SCIM Provisioning
This feature is only available in ArangoGraph Enterprise.
ArangoGraph provides support to control and manage members access in ArangoGraph organizations with the System for Cross-domain Identity Management (SCIM) provisioning. This enables you to propagate to ArangoGraph any user access changes by using the dedicated API.
To enable the SCIM feature, get in touch with the ArangoGraph team via Request Help, available in the left sidebar menu of the ArangoGraph Dashboard.
About SCIM
SCIM, or the System for Cross-domain Identity Management specification, is an open standard designed to manage user identity information. SCIM provides a defined schema for representing users, and a RESTful API to run CRUD operations on these user resources.

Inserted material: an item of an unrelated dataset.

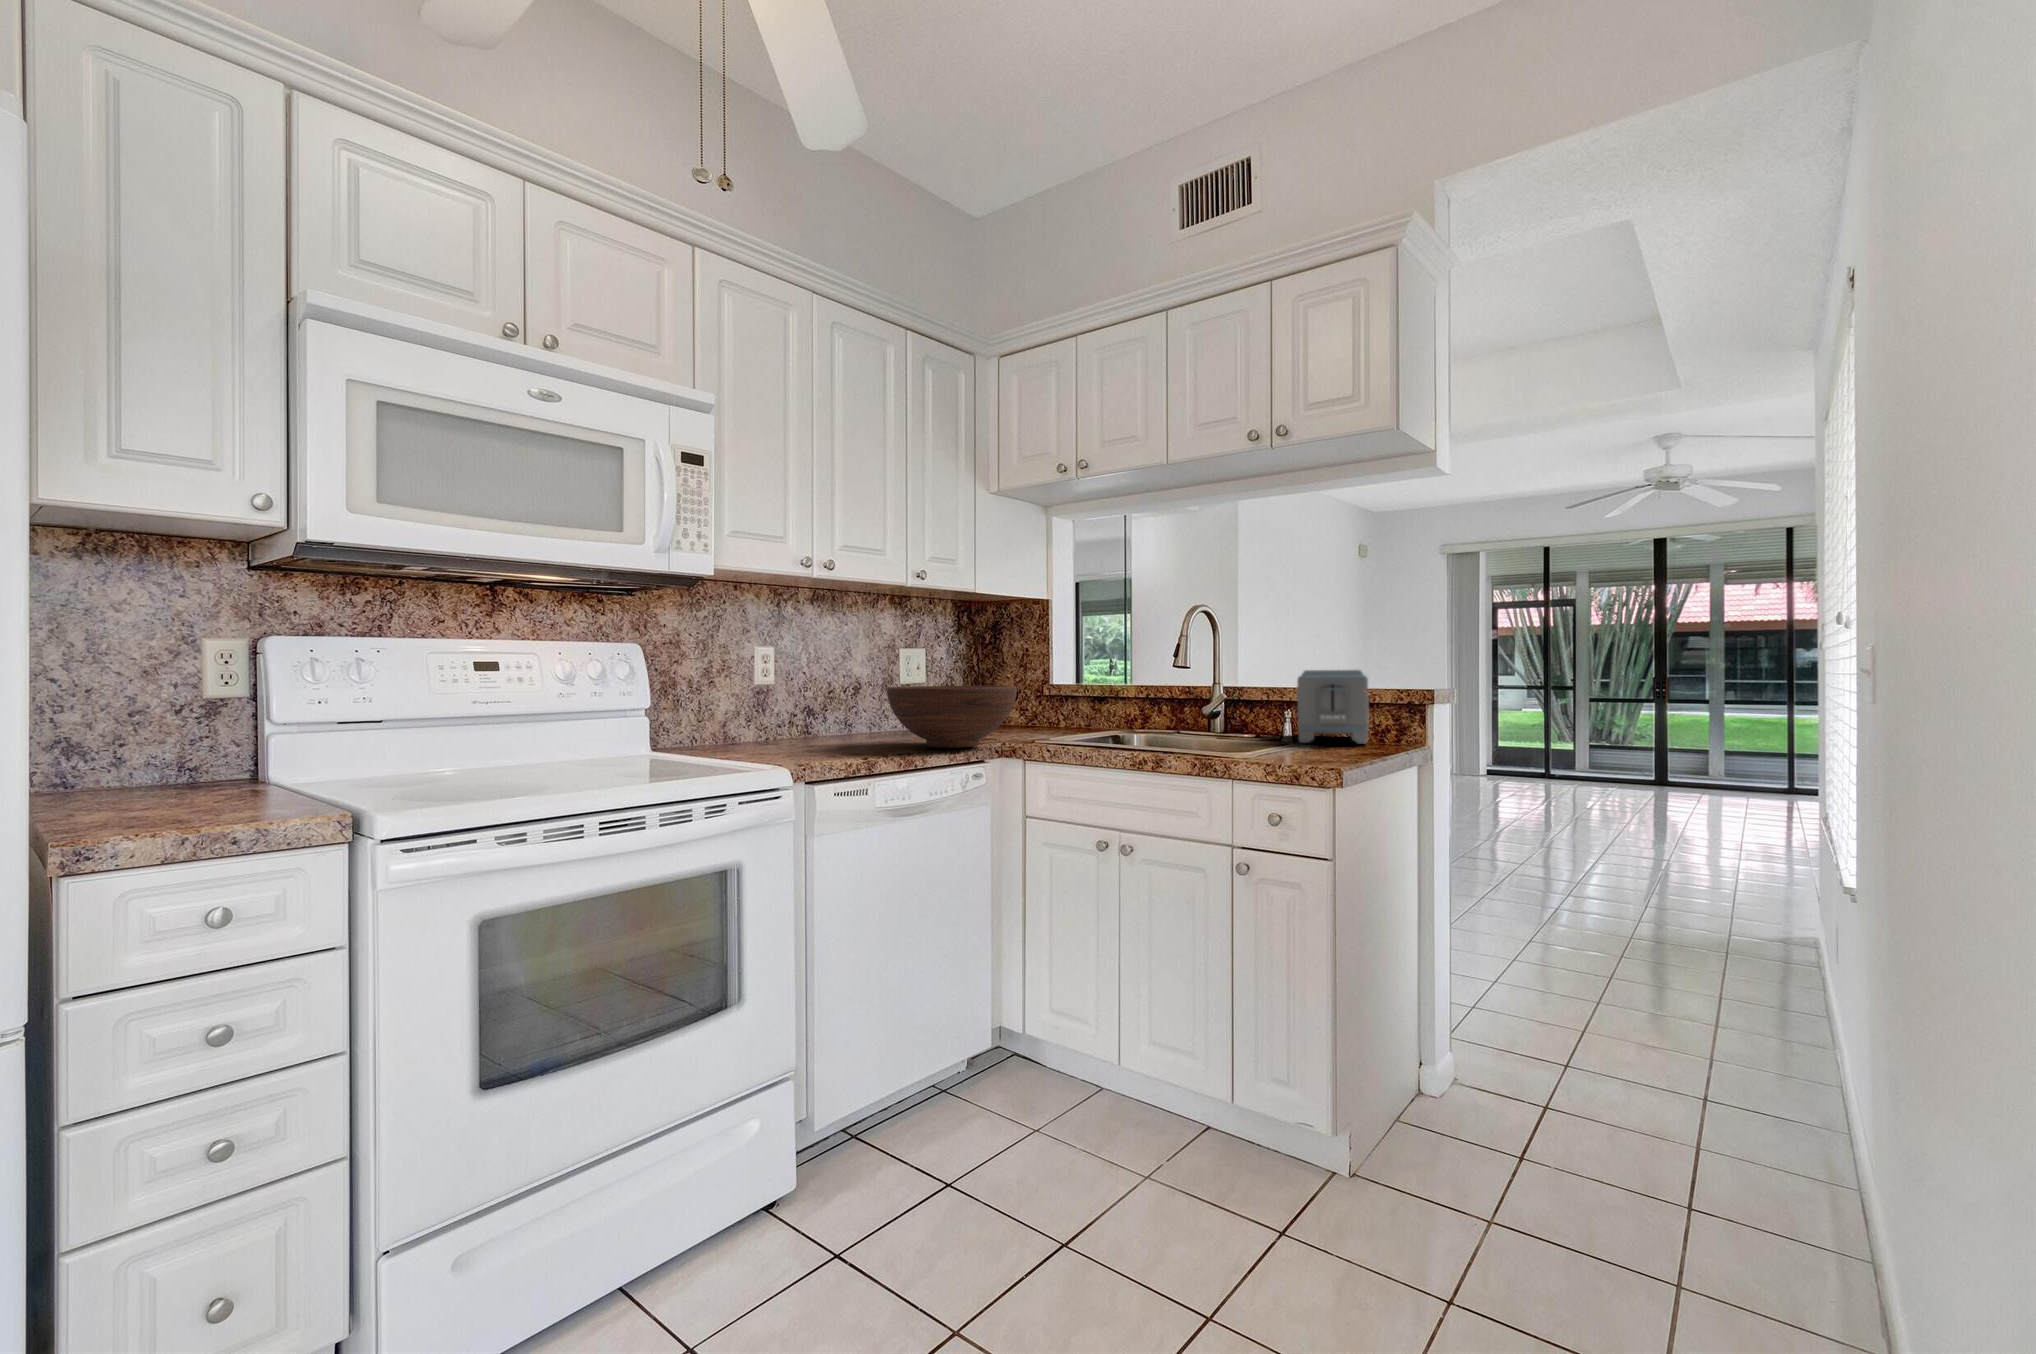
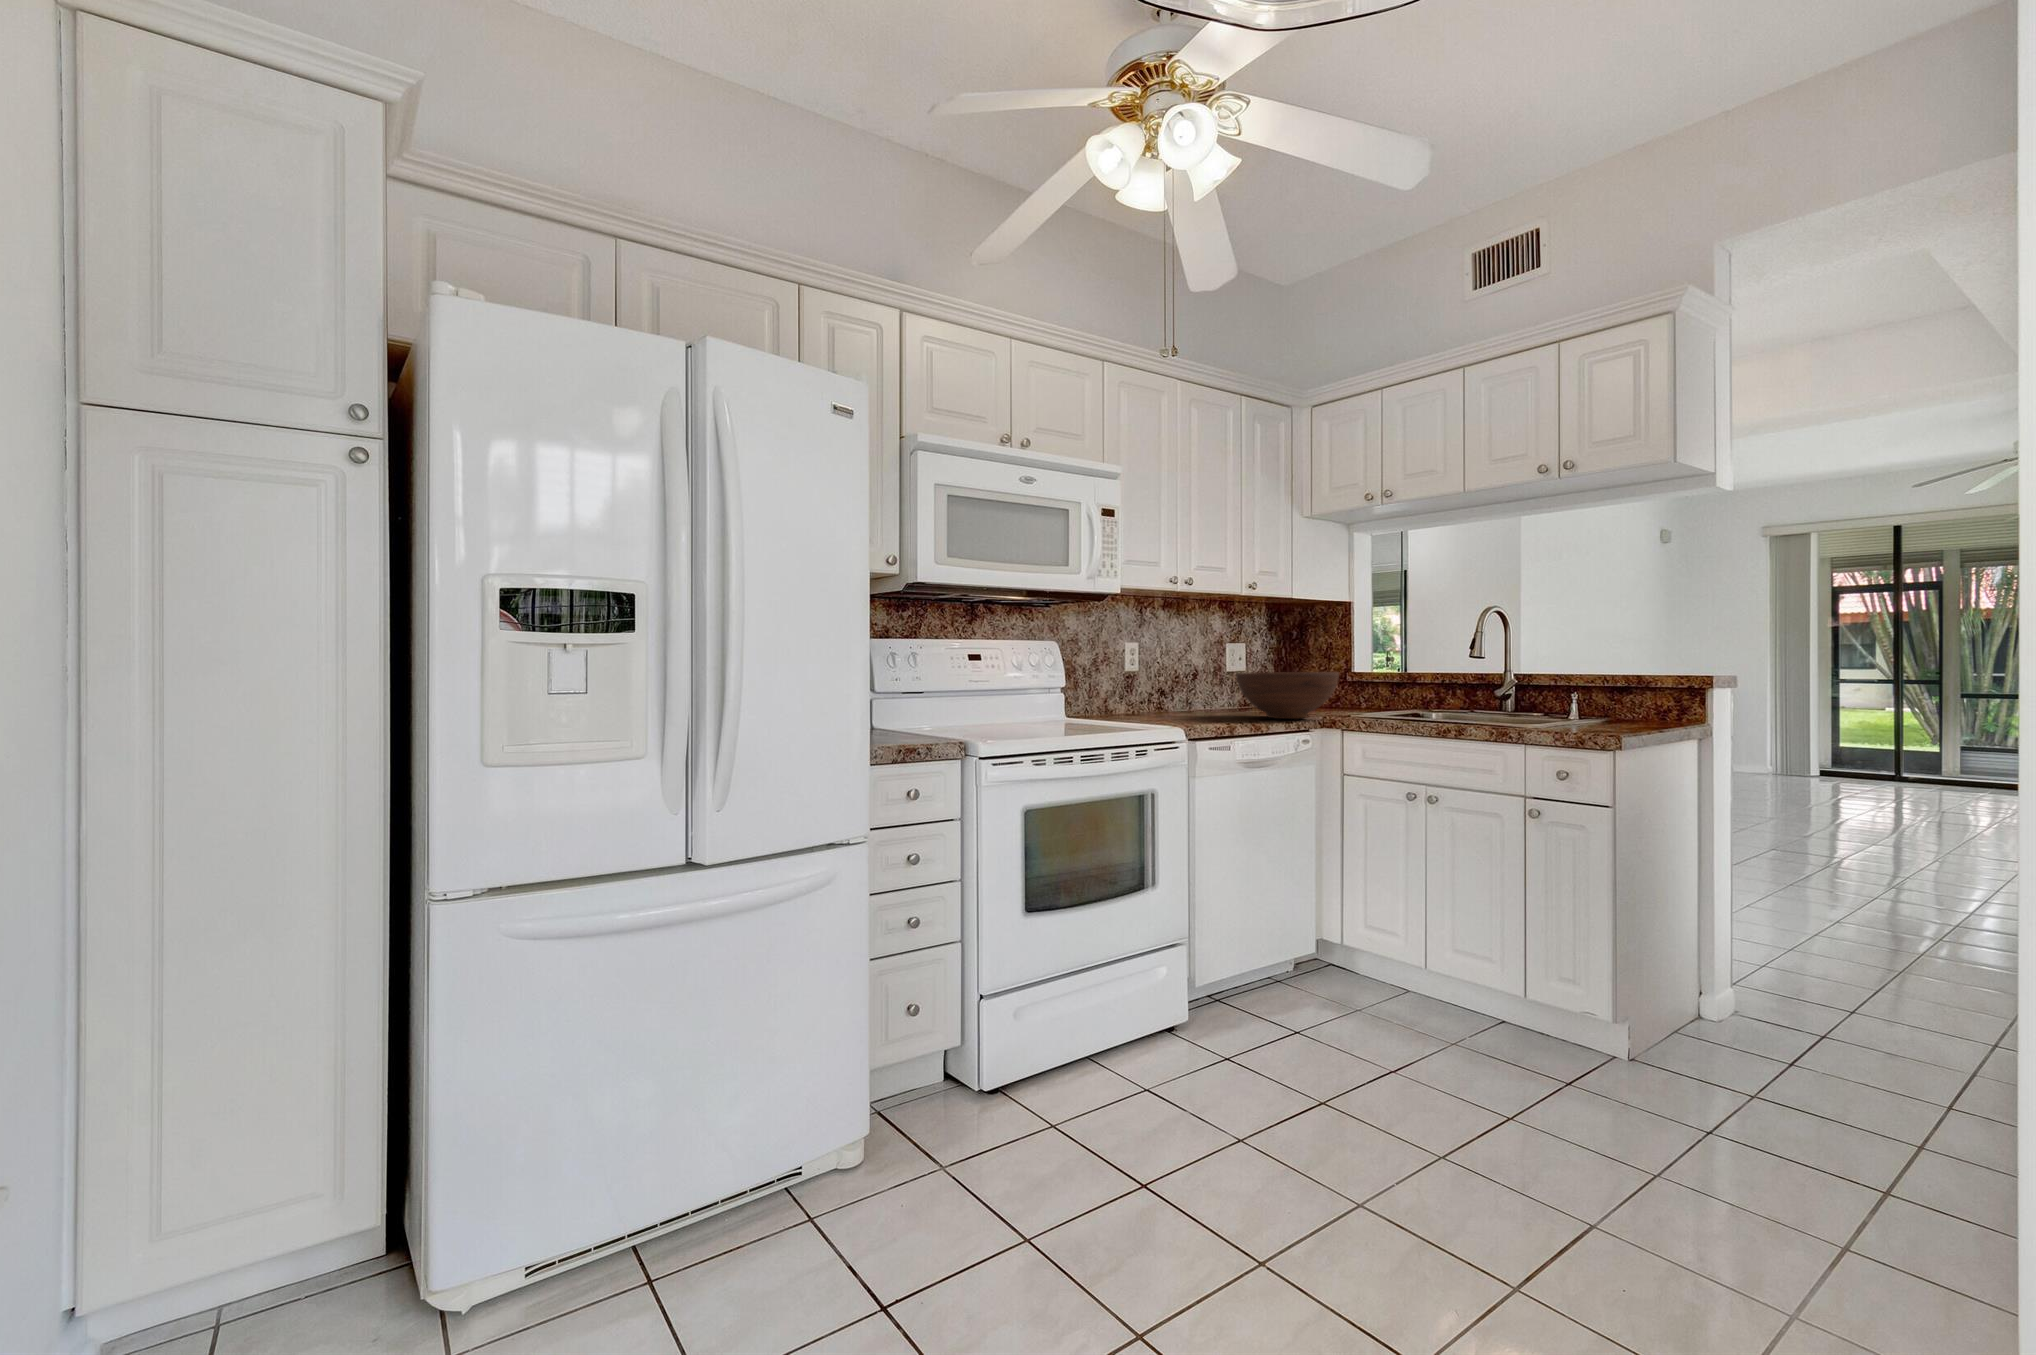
toaster: present [1297,670,1369,744] -> none [1584,659,1651,721]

The SCIM specification expects the following operations so that the SSO system can sync the information about user resources in real time:
GET /Users
- List all users.GET /Users/:user_id
- Get details for a given user ID.POST /Users
- Invite a new user to ArangoGraph.PUT /Users/:user_id
- Update a given user ID.DELETE /Users/:user_id
- Delete a specified user ID.
ArangoGraph organization administrators can generate an API key for a specific organization. The API token consists of a key and a secret. Using this key and secret as the Basic Authentication Header (Basic Auth) in SCIM provisioning, you can access the APIs and manage the user resources.
To learn how to generate a new API key in the ArangoGraph Dashboard, see the API Keys section.
When creating an API key, it is required to select an organization from the list.
Enable SCIM provisioning in Okta
To enable SCIM provisioning, you first need to create an SSO integration that supports the SCIM provisioning feature.
- To enable SCIM provisioning for your integration, go to the General tab.
- In the App Settings section, select Enable SCIM provisioning.
- Navigate to the Provisioning tab. The SCIM connection settings are displayed under Settings > Integration.
- Fill in the following fields:
- For SCIM connector base URL, use
https://cloud.arangodb.com/api/scim/v1
- For Unique identifier field for users, use
userName
- For SCIM connector base URL, use
- For Supported provisioning actions, enable the following:
- Import New Users and Profile Updates
- Push New Users
- Push Profile Updates
- From the Authentication Mode menu, select the Basic Auth option. To authenticate using this mode, you need to provide the username and password for the account that handles the SCIM actions - in this case ArangoGraph.
-
Go to the ArangoGraph Dashboard and create a new API key ID and Secret.
Make sure to select one organization from the list and do not set any value in the Time to live field. For more information, see How to create a new API key.
- Use these authentication tokens as username and password when using the Basic Auth mode and click Save.